Stored data entries
[Start of Attachment]
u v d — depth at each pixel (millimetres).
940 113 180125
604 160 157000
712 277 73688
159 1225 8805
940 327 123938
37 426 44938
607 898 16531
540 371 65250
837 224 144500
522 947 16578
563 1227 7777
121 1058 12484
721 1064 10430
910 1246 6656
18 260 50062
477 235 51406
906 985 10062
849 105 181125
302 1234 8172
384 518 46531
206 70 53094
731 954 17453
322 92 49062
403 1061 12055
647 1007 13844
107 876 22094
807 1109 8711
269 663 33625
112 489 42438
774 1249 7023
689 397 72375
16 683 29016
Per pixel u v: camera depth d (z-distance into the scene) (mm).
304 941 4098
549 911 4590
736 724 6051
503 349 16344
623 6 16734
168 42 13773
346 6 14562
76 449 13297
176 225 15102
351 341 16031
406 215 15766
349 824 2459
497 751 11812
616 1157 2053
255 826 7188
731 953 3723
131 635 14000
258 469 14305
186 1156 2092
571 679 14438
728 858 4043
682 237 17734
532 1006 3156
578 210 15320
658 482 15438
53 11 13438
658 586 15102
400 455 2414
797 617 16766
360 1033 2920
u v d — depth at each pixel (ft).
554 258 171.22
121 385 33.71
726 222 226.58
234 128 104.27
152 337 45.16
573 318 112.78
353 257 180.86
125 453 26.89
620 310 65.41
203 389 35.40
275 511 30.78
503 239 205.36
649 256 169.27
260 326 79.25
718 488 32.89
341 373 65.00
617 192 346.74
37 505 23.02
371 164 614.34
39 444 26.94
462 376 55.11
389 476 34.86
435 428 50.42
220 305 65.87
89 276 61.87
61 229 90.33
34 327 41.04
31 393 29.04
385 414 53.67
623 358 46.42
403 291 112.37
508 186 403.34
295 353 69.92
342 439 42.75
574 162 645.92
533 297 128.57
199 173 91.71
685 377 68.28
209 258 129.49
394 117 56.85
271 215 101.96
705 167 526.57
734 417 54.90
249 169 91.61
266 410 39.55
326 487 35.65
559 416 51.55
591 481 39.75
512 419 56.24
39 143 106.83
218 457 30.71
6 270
[End of Attachment]
## WORK REQUEST
Lines from the one containing "295 353 69.92" through the last line of the data above are the only output wanted; restate them exactly.

## EXERCISE SOLUTION
295 353 69.92
342 439 42.75
574 162 645.92
533 297 128.57
199 173 91.71
685 377 68.28
209 258 129.49
394 117 56.85
271 215 101.96
705 167 526.57
734 417 54.90
249 169 91.61
266 410 39.55
326 487 35.65
559 416 51.55
591 481 39.75
512 419 56.24
39 143 106.83
218 457 30.71
6 270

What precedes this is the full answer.